Don't gamble -- no day-trading, no leveraged deals and no loan against shares. Follow your stocks periodically and see that all conditions (such as entry barriers and basic investment ingredients) continue to be in place.
Hold a company for 3-5 years.
Always look for bargains.
Look for businesses that are in potential growth areas.
Avoid companies that are in a dying business segment, even if they offer value.
Invest in businesses which have a sustainable competitive advantage.
It believes that all clues that are relevant to identifying a stock market winner are present in the balance sheet of a company. The company's annual report and share price data, it believes, gives enough pointers to arrive at whether a stock is expensive or cheap. So, apart from looking at how fast and consistently the net profit figure is growing, other clues are the debt-equity ratio that needs to be low, the dividend track record uninterrupted and the price-to-earnings and price-to-book-value ratio be low.
The trick is to identify and buy stocks that are cheaper than the intrinsic value of the company. The key determinant of the decision is value and not price. And just like white-water rafting needs you to hold on confidently, whatever the size of the drop, do the same with value picks: invest with conviction and hold on patiently.
Another approach to value investing looks at picking up high dividend yield stocks that throw off regular income, apart from gaining weight in price.

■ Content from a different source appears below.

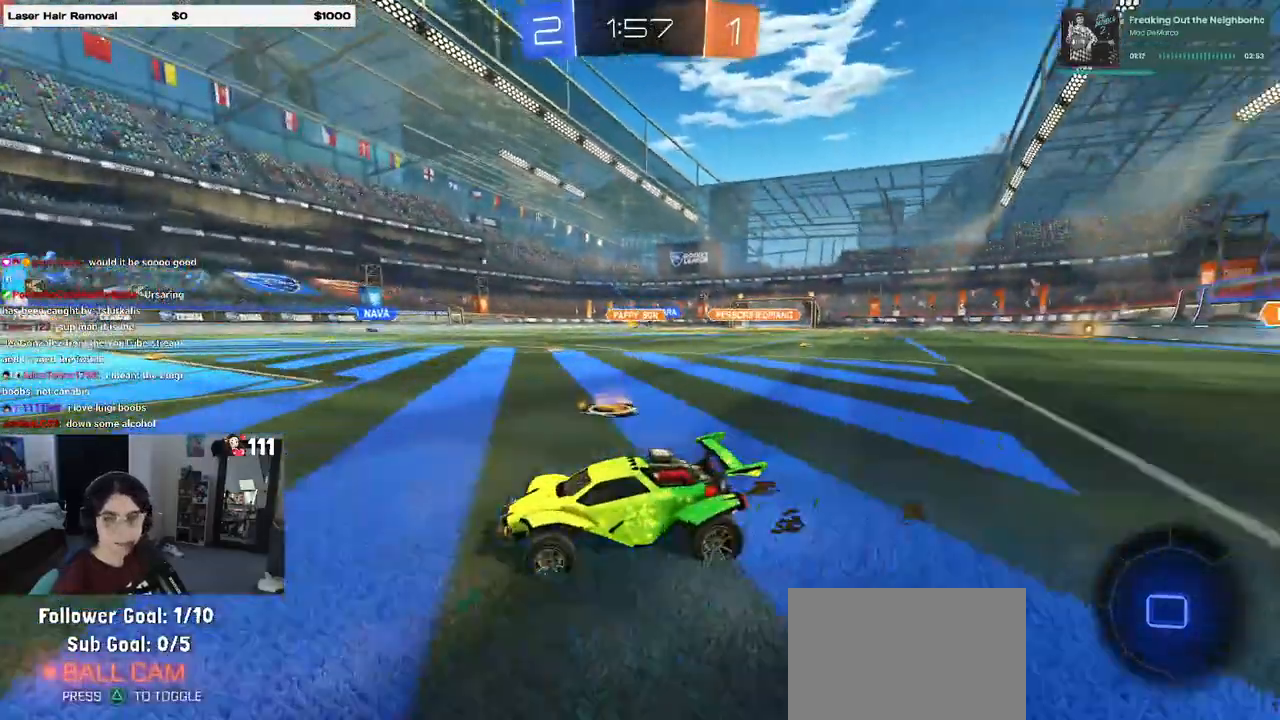
{"dt_ms": 500, "buttons": ["R2"], "left_stick": "center", "right_stick": "center", "events": [[150, "SQUARE", "up"], [383, "left_stick", "center"]]}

Finally, as Manish Sonthalia, vice-president, equity strategy, Motilal Oswal, says: 'Don't take a short-term approach to value investing. If you believe the value will be much higher in future, you should not get out when the stock appreciates by 20-30 per cent.'
One way to get to these stocks is to check the value of cash, liquid or business assets a company owns and buy only those companies that are quoting much below their intrinsic value. This value at some point of time should get unlocked, though the ways in which it is done could differ.

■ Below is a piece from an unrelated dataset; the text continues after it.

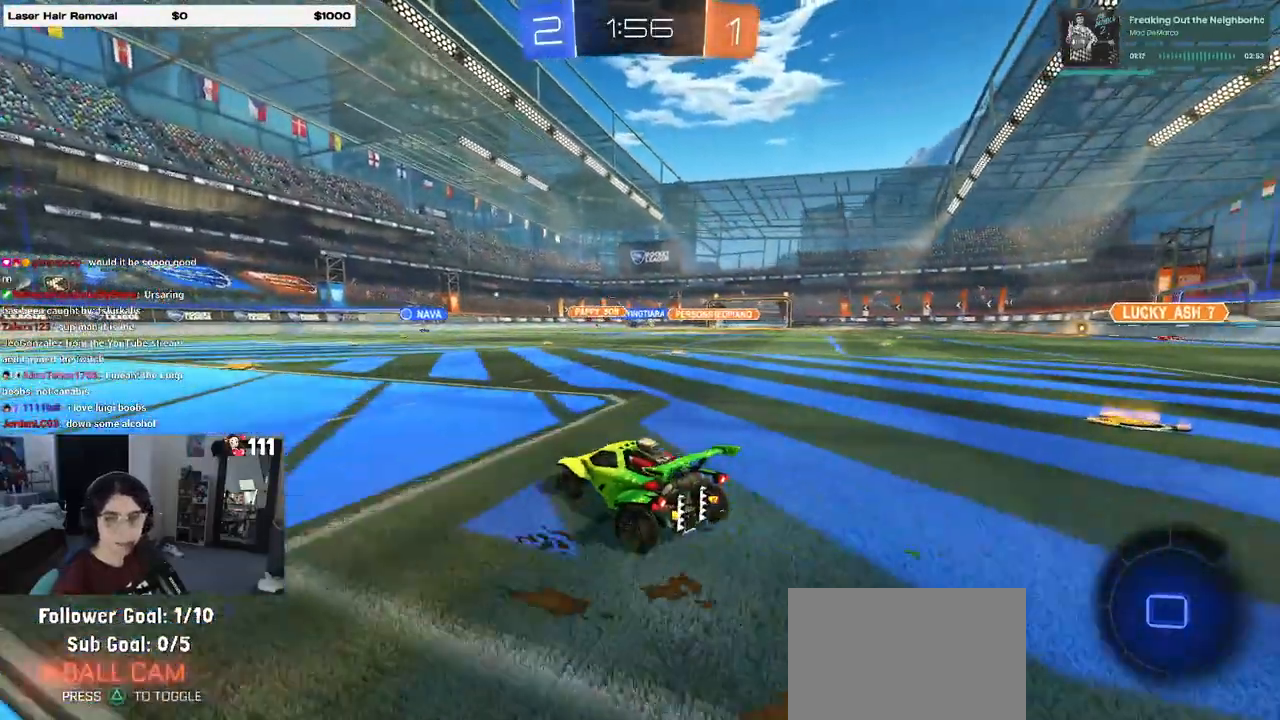
{"dt_ms": 500, "buttons": ["R2"], "left_stick": "center", "right_stick": "center", "events": [[100, "left_stick", "left"], [300, "left_stick", "center"]]}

For instance, we have seen in the past, and even recently, how demerger of different businesses owned by a company into separate companies results in the unlocking of value for its shareholders. Some examples include Godrej Consumer, Dabur India and Reliance Industries.

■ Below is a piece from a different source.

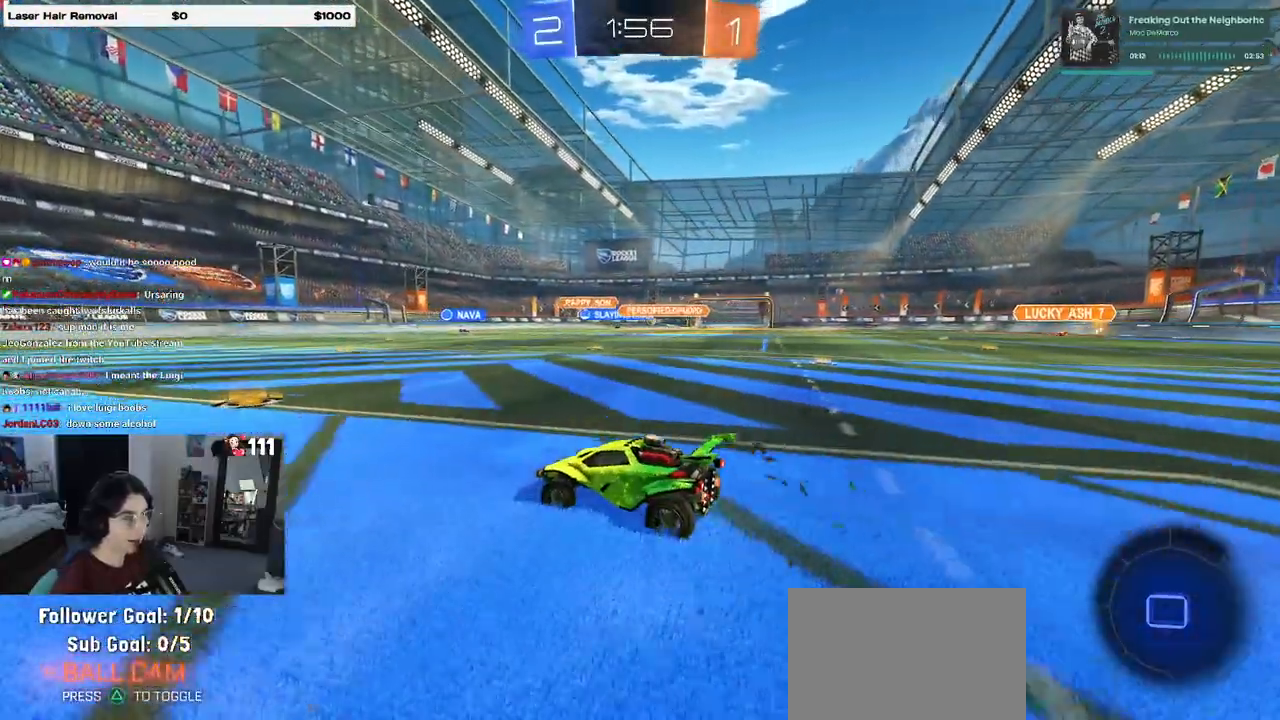
{"dt_ms": 500, "buttons": ["R2"], "left_stick": "center", "right_stick": "center", "events": [[67, "left_stick", "right"], [267, "left_stick", "center"]]}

Also, many a times, the stock market tends to ignore companies that are largely under-performing in their respective businesses, and treats them with poor valuations. That's a perfect time to buy such stocks.
For example, Raymond was once (in April 2000) quoting at Rs 75, when it had reported Rs 32.6 crore (Rs 32.6 million) net profit for 1999-2000. Then, its enterprise value (market capitalisation plus debt of Rs 764 crore, or Rs 7.64 billion) stood at Rs 1,327 crore (Rs 13.27 billion). But, if one were to analyse the value of its net liquid assets (cash and investments of about Rs 100 crore, or Rs 1 billion), and its steel, cement and textile businesses, the company's worth was much more.In fact, excluding the steel and cement business, which Raymond sold for a consideration of Rs 1,126.9 crore (Rs 11.269 billion) a year later (resulting in profit on sale of assets of Rs 455 crore, or Rs 4.55 billion)), the company's value (mainly the textile business) in terms of value per share worked out to less than Rs 30. Today the stock is quoting at Rs 404.
However, in such situations, investors need to take a call on how soon and successfully the management can turn the business around. This last call -- will the management turn the company around or utilise the undervalued assets -- is where pure number crunching fails to work.